Genus Ticrania Emeljanov 2006
Family Dictyopharidae
Subfamily Orgeriinae Fieber, 1872
Tribe Orgeriini Fieber, 1872
Genus Ticrania Emeljanov 2006
Type species (in original combination): Ticida chamberlini Van Duzee, 1923.
Synonyms: None.
Distribution: Southern (probably coastal) California and Mexico (Baja California and Gulf of California).
Recognized species
There is a single species currently in the genus:
Ticrania chamberlini (Van Duzee, 1923) - USA: CA; Mexico (Baja California, Ángel de la Guarda Island)
= Ticida chamberlini Van Duzee, 1923: 187.
= Ticrania chamberlini (Van Duzee, 1923); comb. by Emeljanov 2006: 73.
Economic Importance:
Limited.
Known host plants:
None.
Plant names from USDA PLANTS or Tropicos.
Recognition:
Brachypterous, leaving several terga visible from above, tegulae hidden (all Orgeriinae);
no callosity behind eye; head rounded or angulate, produced in front of eyes for distance less than 2/3 width of eyes. Vertex broad and short; apical cell of vertex (areolet) absent; front without horizontal black band above frontoclypeal suture; fore and middle tibiae not foliaceous; pronotum with lateral carinae, posterior margin deeply U-shaped; forewing with uniform net of veins (Most similar to Ticida, which has a black band above the frontoclypeal suture).
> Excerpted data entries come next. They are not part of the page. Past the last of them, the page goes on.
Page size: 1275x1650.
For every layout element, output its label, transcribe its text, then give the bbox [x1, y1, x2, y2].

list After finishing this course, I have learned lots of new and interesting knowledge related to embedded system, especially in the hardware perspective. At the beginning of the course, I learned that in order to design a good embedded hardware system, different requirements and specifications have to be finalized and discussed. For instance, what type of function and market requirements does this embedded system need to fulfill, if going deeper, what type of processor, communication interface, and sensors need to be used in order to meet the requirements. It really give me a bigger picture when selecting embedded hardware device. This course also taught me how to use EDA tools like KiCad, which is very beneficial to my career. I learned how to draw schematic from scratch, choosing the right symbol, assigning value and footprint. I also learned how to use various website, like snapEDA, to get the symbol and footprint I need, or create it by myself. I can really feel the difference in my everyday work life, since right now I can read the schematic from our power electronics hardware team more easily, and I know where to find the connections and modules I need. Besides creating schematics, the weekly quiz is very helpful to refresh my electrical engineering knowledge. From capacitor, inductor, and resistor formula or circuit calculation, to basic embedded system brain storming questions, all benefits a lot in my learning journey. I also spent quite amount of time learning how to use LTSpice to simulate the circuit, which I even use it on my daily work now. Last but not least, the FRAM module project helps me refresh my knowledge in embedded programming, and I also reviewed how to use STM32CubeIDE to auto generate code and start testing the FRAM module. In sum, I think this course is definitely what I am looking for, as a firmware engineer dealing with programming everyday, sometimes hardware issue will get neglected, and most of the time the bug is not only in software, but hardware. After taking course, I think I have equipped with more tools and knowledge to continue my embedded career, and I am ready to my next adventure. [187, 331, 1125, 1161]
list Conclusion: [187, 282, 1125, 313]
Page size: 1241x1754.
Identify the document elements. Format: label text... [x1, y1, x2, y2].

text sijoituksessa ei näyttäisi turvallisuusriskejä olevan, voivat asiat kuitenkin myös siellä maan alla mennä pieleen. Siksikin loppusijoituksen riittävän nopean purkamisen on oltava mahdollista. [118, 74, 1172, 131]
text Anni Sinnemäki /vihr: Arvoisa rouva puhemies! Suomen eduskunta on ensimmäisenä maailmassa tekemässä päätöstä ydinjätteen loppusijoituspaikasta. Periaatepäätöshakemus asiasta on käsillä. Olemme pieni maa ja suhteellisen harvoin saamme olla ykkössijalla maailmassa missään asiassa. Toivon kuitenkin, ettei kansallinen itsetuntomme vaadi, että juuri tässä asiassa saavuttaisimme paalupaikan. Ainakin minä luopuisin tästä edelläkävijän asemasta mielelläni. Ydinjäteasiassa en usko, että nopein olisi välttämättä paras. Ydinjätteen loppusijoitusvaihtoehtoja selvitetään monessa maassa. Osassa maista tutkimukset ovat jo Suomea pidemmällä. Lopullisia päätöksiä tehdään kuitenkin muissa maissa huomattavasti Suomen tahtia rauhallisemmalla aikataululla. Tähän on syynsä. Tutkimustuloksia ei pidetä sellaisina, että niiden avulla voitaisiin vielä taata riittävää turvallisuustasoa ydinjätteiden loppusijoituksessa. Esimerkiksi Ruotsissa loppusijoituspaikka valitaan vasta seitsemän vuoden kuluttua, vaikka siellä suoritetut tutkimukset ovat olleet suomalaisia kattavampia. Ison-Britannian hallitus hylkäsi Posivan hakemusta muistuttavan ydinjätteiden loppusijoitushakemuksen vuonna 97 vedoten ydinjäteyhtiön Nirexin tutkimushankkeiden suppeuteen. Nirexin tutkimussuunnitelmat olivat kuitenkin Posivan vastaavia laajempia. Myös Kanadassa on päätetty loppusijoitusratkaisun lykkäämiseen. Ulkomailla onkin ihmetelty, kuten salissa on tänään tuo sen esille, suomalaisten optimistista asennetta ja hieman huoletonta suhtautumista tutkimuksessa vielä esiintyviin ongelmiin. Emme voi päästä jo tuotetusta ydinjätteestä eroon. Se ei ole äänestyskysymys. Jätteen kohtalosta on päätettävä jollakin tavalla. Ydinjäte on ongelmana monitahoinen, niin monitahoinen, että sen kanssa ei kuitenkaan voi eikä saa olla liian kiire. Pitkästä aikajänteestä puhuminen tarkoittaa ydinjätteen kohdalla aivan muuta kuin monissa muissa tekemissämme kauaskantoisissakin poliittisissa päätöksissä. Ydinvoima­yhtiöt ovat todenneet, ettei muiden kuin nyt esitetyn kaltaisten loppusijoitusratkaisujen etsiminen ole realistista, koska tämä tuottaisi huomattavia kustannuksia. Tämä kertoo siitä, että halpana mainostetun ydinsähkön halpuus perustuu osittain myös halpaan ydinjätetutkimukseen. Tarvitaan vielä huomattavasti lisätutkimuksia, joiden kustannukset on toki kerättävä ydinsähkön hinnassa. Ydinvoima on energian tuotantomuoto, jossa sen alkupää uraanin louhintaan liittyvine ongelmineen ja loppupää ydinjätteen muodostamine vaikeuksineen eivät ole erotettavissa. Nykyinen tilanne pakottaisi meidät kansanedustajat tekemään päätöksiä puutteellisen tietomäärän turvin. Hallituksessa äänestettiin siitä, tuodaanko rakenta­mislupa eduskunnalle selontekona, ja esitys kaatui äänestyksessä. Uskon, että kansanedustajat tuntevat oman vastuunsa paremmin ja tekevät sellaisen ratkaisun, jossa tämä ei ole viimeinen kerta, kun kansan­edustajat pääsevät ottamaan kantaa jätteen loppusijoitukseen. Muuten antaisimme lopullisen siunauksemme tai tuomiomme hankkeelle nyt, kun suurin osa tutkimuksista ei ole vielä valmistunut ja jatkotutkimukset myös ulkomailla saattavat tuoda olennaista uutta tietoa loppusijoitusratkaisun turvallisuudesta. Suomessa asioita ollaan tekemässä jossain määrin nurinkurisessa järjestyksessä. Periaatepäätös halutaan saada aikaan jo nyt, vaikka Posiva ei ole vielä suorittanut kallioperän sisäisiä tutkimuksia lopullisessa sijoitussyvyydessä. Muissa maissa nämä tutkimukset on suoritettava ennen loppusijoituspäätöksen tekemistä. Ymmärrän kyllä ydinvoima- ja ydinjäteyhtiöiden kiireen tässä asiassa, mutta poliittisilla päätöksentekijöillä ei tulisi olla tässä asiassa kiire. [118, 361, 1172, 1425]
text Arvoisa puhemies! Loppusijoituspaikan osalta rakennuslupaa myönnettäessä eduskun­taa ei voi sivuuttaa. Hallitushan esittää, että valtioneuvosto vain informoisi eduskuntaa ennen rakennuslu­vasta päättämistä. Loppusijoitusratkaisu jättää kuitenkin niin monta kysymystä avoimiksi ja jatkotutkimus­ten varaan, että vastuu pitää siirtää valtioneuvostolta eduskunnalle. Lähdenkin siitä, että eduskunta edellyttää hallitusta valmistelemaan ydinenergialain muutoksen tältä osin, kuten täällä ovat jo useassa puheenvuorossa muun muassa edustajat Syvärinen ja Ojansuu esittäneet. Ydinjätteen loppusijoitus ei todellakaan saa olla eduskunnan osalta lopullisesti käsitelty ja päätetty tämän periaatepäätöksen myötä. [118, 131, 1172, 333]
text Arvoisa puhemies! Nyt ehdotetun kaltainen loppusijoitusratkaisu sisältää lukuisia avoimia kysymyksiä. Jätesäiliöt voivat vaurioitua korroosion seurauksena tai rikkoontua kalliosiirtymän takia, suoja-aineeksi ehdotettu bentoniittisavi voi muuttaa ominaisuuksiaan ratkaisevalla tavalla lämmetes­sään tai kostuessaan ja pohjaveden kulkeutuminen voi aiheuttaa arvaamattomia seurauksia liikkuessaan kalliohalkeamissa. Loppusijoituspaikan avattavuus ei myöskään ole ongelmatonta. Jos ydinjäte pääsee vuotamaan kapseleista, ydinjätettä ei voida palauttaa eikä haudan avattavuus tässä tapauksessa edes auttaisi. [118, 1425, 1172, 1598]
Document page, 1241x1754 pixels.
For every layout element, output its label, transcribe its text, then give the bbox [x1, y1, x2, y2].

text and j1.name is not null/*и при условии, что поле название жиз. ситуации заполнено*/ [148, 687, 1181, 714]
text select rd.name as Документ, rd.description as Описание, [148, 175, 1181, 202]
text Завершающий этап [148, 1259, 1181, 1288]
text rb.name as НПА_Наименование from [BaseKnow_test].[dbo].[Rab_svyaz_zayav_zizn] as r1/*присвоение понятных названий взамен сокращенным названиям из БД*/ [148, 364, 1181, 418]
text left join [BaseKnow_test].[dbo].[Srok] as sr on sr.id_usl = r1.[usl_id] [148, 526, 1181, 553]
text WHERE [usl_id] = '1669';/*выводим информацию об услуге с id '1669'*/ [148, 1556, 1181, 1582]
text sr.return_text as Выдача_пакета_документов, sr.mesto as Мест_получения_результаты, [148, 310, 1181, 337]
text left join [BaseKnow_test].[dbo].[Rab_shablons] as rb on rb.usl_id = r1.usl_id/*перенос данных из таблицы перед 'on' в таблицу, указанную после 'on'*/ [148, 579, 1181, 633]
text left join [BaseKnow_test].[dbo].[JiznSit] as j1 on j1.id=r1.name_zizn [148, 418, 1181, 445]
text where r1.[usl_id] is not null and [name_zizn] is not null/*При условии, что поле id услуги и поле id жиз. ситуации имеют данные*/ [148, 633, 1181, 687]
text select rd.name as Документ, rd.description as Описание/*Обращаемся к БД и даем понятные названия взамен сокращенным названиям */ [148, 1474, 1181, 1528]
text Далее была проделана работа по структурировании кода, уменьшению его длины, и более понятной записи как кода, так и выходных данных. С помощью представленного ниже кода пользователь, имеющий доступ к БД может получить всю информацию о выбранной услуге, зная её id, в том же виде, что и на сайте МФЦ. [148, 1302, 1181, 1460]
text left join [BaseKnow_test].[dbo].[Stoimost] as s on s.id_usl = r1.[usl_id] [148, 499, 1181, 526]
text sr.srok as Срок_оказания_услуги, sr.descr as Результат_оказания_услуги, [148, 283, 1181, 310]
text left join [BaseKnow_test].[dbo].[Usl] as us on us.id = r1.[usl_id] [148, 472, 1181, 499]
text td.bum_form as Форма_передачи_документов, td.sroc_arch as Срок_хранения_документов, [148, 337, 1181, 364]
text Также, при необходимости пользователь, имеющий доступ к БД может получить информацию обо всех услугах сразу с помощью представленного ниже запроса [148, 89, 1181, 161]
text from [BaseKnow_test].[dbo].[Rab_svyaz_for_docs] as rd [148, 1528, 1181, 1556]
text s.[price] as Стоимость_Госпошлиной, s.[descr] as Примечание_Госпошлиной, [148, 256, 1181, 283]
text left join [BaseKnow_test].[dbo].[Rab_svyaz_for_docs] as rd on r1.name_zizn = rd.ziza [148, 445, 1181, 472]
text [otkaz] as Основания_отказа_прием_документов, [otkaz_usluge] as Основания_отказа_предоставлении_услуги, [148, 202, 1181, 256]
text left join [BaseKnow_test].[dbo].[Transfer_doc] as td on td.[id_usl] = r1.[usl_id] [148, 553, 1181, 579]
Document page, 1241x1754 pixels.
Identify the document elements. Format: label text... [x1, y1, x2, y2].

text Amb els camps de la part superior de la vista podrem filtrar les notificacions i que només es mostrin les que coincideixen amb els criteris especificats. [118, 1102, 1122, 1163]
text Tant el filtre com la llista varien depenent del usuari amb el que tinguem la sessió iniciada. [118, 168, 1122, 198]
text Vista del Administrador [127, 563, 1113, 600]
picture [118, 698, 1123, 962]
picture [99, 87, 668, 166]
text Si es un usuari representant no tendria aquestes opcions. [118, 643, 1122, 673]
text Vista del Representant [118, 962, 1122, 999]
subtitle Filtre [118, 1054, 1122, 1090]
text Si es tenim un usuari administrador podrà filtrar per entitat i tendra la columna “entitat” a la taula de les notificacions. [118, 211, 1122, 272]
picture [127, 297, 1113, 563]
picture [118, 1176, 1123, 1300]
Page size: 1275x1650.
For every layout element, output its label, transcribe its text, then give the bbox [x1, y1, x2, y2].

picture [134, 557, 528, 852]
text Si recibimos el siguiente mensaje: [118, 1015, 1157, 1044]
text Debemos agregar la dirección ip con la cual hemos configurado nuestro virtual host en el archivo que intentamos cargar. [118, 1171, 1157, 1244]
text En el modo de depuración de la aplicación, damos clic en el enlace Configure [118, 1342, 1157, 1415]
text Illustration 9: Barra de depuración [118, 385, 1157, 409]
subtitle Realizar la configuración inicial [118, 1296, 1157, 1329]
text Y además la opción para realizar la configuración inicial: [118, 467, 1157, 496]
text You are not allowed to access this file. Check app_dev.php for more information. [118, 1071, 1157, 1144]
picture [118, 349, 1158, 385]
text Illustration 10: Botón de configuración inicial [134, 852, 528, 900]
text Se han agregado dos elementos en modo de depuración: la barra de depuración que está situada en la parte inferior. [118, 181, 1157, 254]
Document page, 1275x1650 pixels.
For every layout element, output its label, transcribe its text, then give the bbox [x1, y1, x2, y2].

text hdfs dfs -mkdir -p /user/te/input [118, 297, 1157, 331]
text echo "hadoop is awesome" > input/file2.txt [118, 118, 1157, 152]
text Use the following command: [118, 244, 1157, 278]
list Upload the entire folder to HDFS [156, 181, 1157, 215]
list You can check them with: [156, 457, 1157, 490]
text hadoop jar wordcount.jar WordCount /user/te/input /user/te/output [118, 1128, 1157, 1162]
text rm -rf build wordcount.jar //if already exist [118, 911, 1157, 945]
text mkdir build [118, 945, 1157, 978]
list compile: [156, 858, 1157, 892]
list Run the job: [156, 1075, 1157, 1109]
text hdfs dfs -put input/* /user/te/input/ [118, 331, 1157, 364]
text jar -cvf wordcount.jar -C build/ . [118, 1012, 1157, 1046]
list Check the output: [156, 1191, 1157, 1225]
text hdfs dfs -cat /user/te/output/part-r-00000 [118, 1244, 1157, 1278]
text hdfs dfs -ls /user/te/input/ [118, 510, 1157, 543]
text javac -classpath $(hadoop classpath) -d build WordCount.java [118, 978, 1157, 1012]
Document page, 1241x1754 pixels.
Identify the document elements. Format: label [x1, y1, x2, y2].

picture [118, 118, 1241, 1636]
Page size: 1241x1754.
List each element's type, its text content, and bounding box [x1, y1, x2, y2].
Keys to genus of US Orgeriinae in Doering & Darby 1943 and Doering (1955).
Ticrania chamberlini (Holotype; photos courtesy Norm Penny, California Academy of Sciences, Dept. Entomology)




Ticrania is not present on Bugguide.
Collecting
Found by inspecting (or beating) putative hosts.
Molecular resources: As of this writing, data for this genus is not available on Genbank or on Barcode of life.
Selected references:
Ball, E. D. 1937. Some new Fulgoridae from Western United States. Bulletin of the Brooklyn Entomological Society 32: 171-183.
Doering, K. C. 1955. Some taxonomic and morphological studies of two genera of North American Dictyopharidae. University of Kansas Science Bulletin 37(7): 195-221.
Doering, K. C. and H. H. Darby. 1943. A contribution to the taxonomy of the genus Orgerius in America, north of Mexico (Fulgoridae, Homoptera). Journal of the Kansas Entomological Society 16(2-3): 64-98.
Emeljanov, A. F. 1983. Dictyopharidae from the Cretaceous deposits on the Taymyr Peninsula (Insecta, Homoptera). Paleontologicheskii Zhurnal 3: 79-85 [In Russian; translated in: Paleontological Journal 17(3): 77-82].
Emeljanov, A. F. 2006. Taxonomic changes in American Ogeriinae (Homoptera; Dictyopharidae). Zoosystematica Rossica 15:73-76.
Metcalf, Z. P. 1946. General Catalogue of the Homoptera. Fascicle IV Fulgoroidea. Part 8 Dictyopharidae. Smith College, Northhampton, Massachusetts.
Van Duzee, E. P. 1923a. Expedition of the California Academy of Sciences to the Gulf of California in 1921 - The Hemiptera (True Bugs, etc.). Proceedings of the California Academy of Sciences (Ser. 4) 12: 123-200.
Wilson, S. W., C. Mitter, R. F. Denno, and M. R. Wilson. 1994. Evolutionary patterns of host plant use by delphacid planthoppers and their relatives. In: R. F. Denno and T. J. Perfect, (eds.). Planthoppers: Their Ecology and Management. Chapman and Hall, New York. Pp. 7-45 & Appendix.